All of lore.kernel.org
 help / color / mirror / Atom feed
* [PATCH 1/1] nvme-rdma: Fix memory leak during queue allocation
@ 2017-11-08 13:00 Max Gurtovoy
  2017-11-09  9:38 ` Christoph Hellwig
  2017-11-09 11:02 ` Sagi Grimberg
  0 siblings, 2 replies; 5+ messages in thread
From: Max Gurtovoy @ 2017-11-08 13:00 UTC (permalink / raw)


In case nvme_rdma_wait_for_cm timeout expires before we get
an established or rejected event (rdma_connect succeeded) from
rdma_cm, we end up with leaking the ib resources for dedicated
queue.
This scenario can easily reproduced using traffic test during port
toggling.

Signed-off-by: Max Gurtovoy <maxg at mellanox.com>
---
 drivers/nvme/host/rdma.c | 5 ++++-
 1 file changed, 4 insertions(+), 1 deletion(-)

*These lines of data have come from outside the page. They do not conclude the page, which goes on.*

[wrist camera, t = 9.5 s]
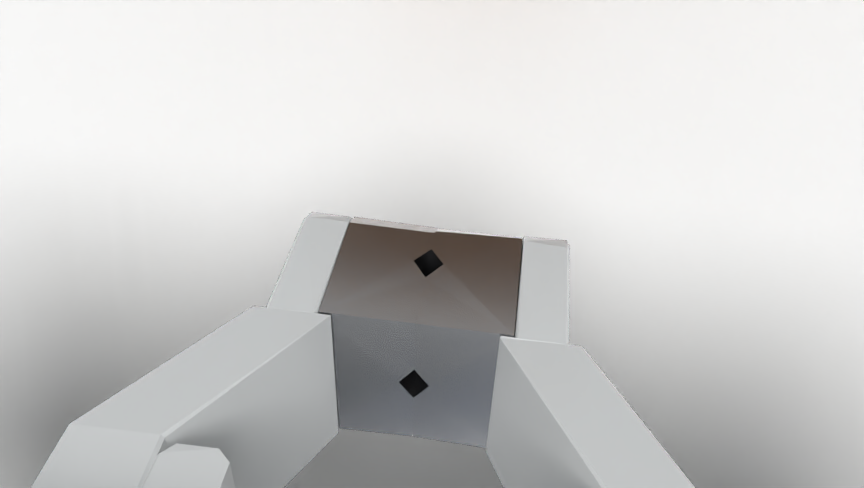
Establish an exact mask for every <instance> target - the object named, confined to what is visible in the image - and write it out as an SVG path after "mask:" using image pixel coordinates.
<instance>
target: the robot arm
mask: <svg viewBox="0 0 864 488" xmlns="http://www.w3.org/2000/svg"><path fill="white" fill-rule="evenodd" d="M569 263H570V246H569V244H568V242H567V240H558V239H546V238H535V237H524V238H523V241H522V237H513V236H504V235H494V234H485V233H476V232H466V231H457V230H448V229H438V228H433V227H426V226H418V225H411V224H404V223H396V222H389V221H381V220H374V219H367V218H359V217H354V218H351V217H348V216H340V215H332V214H324V213H317V212H311V213H310V214H309V215H308V216H307V217H306V218H304V220H303V222H302V224H301V227H300V229H299V231H298V234H297V236H296V238H295V241H294V243H293V246H292V248H291V250H290V253H289V255H288V257H287V260H286V262H285V264H284V267H283V269H282V271H281V274H280V276H279V278H278V281H277V283H276V285H275V288H274V290H273V292H272V295H271V297H270V299H269V302H268V304H267V306H266V307H261V306H252V307H251V308H249V309H247V310H246V311H244V312H243V313H241V314H240V315H238V316H237V317H235V318H233V319H232V320H230V321H229V322H227V323H226V324H224V325H223V326H221V327H219V328H218V329H216V330H215V331H213V332H212V333H210V334H209V335H207V336H205V337H204V338H202V339H201V340H199V341H198V342H196V343H194V344H193V345H191V346H190V347H188V348H187V349H185V350H184V351H182V352H180V353H179V354H177V355H176V356H174V357H173V358H171V359H170V360H168V361H166V362H165V363H163V364H162V365H160V366H159V367H157V368H155V369H154V370H152V371H151V372H149V373H148V374H146V375H145V376H143V377H141V378H140V379H138V380H137V381H135V382H134V383H132V384H131V385H129V386H127V387H126V388H124V389H123V390H121V391H120V392H118V393H117V394H115V395H113V396H112V397H110V398H109V399H107V400H106V401H104V402H102V403H101V404H99V405H98V406H96V407H95V408H93V409H92V410H90V411H88V412H87V413H85V414H84V415H82V416H81V417H79V418H78V419H76V420H74V421H73V422H71V423H70V424H69V425H68V427H67V428H66V430H65V432H64V433H63V435H62V437H61V438H60V440H59V442H58V443H57V445H56V446H55V448H54V450H53V451H52V453H51V455H50V456H49V458H48V460H47V461H46V463H45V465H44V466H43V468H42V470H41V471H40V473H39V475H38V476H37V478H36V480H35V481H34V483H33V485H32V486H31V488H284V487H285V486H286V485H287V484H288V483H289V482H290V481H291V480H292V479H293V478H294V477H295V476H296V475H297V474H298V473H299V472H300V471H301V470H302V469H303V468H304V467H305V466H306V465H307V464H308V463H309V462H310V461H311V460H312V459H313V458H314V457H315V456H316V455H317V454H318V453H319V452H320V451H321V450H322V449H323V448H324V447H325V446H326V445H327V444H328V443H329V442H330V441H331V440H332V439H333V438H334V437H335V436H336V435H337V434H338V433H339V430H338V428H342V429H351V430H361V431H370V432H379V433H388V434H397V435H407V436H412V435H413V436H414V437H421V438H427V439H433V440H439V441H445V442H451V443H458V444H464V445H470V446H476V447H482V448H486V453H487V455H488V457H489V459H490V461H491V463H492V465H493V467H494V469H495V472H496V474H497V476H498V478H499V480H500V482H501V484H502V486H503V488H695V487H694V485H693V484H692V483H691V482H690V480H689V479H688V478H687V477H686V475H685V474H684V473H683V472H682V470H681V469H680V468H679V467H678V465H677V464H676V463H675V462H674V460H673V459H672V458H671V457H670V455H669V454H668V453H667V452H666V450H665V449H664V448H663V447H662V445H661V444H660V443H659V442H658V440H657V439H656V438H655V437H654V435H653V434H652V433H651V432H650V430H649V429H648V428H647V427H646V425H645V424H644V423H643V422H642V420H641V419H640V418H639V417H638V415H637V414H636V413H635V412H634V410H633V409H632V408H631V407H630V405H629V404H628V403H627V402H626V400H625V399H624V398H623V397H622V395H621V394H620V393H619V391H618V390H617V389H616V388H615V386H614V385H613V384H612V383H611V381H610V380H609V379H608V378H607V376H606V375H605V374H604V373H603V371H602V370H601V369H600V368H599V366H598V365H597V364H596V363H595V361H594V360H593V359H592V358H591V356H590V355H589V354H588V353H587V351H586V350H585V349H584V348H583V347H582V346H576V345H569Z"/></svg>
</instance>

diff --git a/drivers/nvme/host/rdma.c b/drivers/nvme/host/rdma.c
index 0ebb539..fcb278a 100644
--- a/drivers/nvme/host/rdma.c
+++ b/drivers/nvme/host/rdma.c
@@ -545,13 +545,16 @@ static int nvme_rdma_alloc_queue(struct nvme_rdma_ctrl *ctrl,
 	if (ret) {
 		dev_info(ctrl->ctrl.device,
 			"rdma_resolve_addr wait failed (%d).\n", ret);
-		goto out_destroy_cm_id;
+		goto out_destroy_queue_ib;
 	}
 
 	clear_bit(NVME_RDMA_Q_DELETING, &queue->flags);
 
 	return 0;
 
+out_destroy_queue_ib:
+	if (ret == -ETIMEDOUT)
+		nvme_rdma_destroy_queue_ib(queue);
 out_destroy_cm_id:
 	rdma_destroy_id(queue->cm_id);
 	return ret;
-- 
1.8.3.1

^ permalink raw reply related	[flat|nested] 5+ messages in thread

* [PATCH 1/1] nvme-rdma: Fix memory leak during queue allocation
  2017-11-08 13:00 [PATCH 1/1] nvme-rdma: Fix memory leak during queue allocation Max Gurtovoy
@ 2017-11-09  9:38 ` Christoph Hellwig
  2017-11-09 11:02 ` Sagi Grimberg
  1 sibling, 0 replies; 5+ messages in thread
From: Christoph Hellwig @ 2017-11-09  9:38 UTC (permalink / raw)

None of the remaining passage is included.